■ **Required work**:
Where a picture appears, leave it out; copy everything else in the records exactly.

■ **Provided material**:
________________________________________
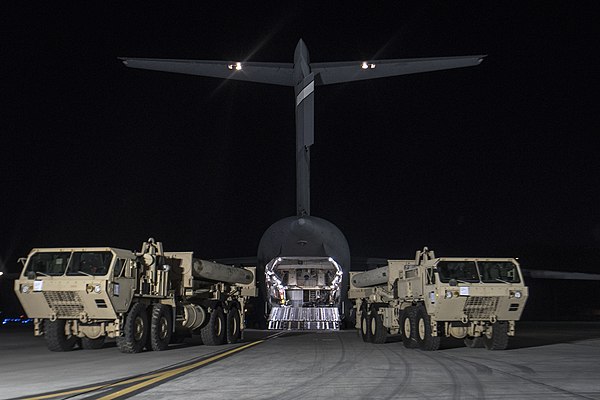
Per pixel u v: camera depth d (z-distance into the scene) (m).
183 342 22.25
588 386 10.32
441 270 17.56
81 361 14.93
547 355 16.27
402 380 11.12
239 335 22.50
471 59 22.22
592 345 20.02
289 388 10.18
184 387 10.34
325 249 26.77
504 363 14.09
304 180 27.20
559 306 63.22
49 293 16.38
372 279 22.39
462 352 17.41
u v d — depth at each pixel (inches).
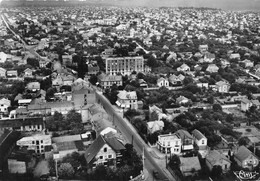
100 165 6560.0
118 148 7037.4
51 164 6835.6
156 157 7450.8
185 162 6786.4
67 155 6998.0
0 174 6358.3
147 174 6707.7
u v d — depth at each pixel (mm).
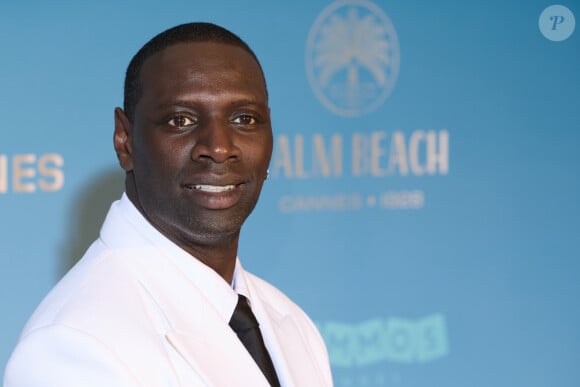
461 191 10336
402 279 10281
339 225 10164
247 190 4215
________________________________________
■ **Solution to the problem**:
Per pixel u v: camera depth d (z-distance into the scene) (m).
183 342 22.25
588 386 10.32
441 270 17.56
81 361 14.93
547 355 16.27
402 380 11.12
239 335 22.50
471 59 22.22
592 345 20.02
289 388 10.18
184 387 10.34
325 249 26.77
504 363 14.09
304 180 27.20
559 306 63.22
49 293 16.38
372 279 22.39
462 352 17.41
u v d — depth at each pixel (inches).
100 165 6560.0
118 148 7037.4
51 164 6835.6
156 157 7450.8
185 162 6786.4
67 155 6998.0
0 174 6358.3
147 174 6707.7
u v d — depth at each pixel (mm).
461 191 10336
402 279 10281
339 225 10164
247 190 4215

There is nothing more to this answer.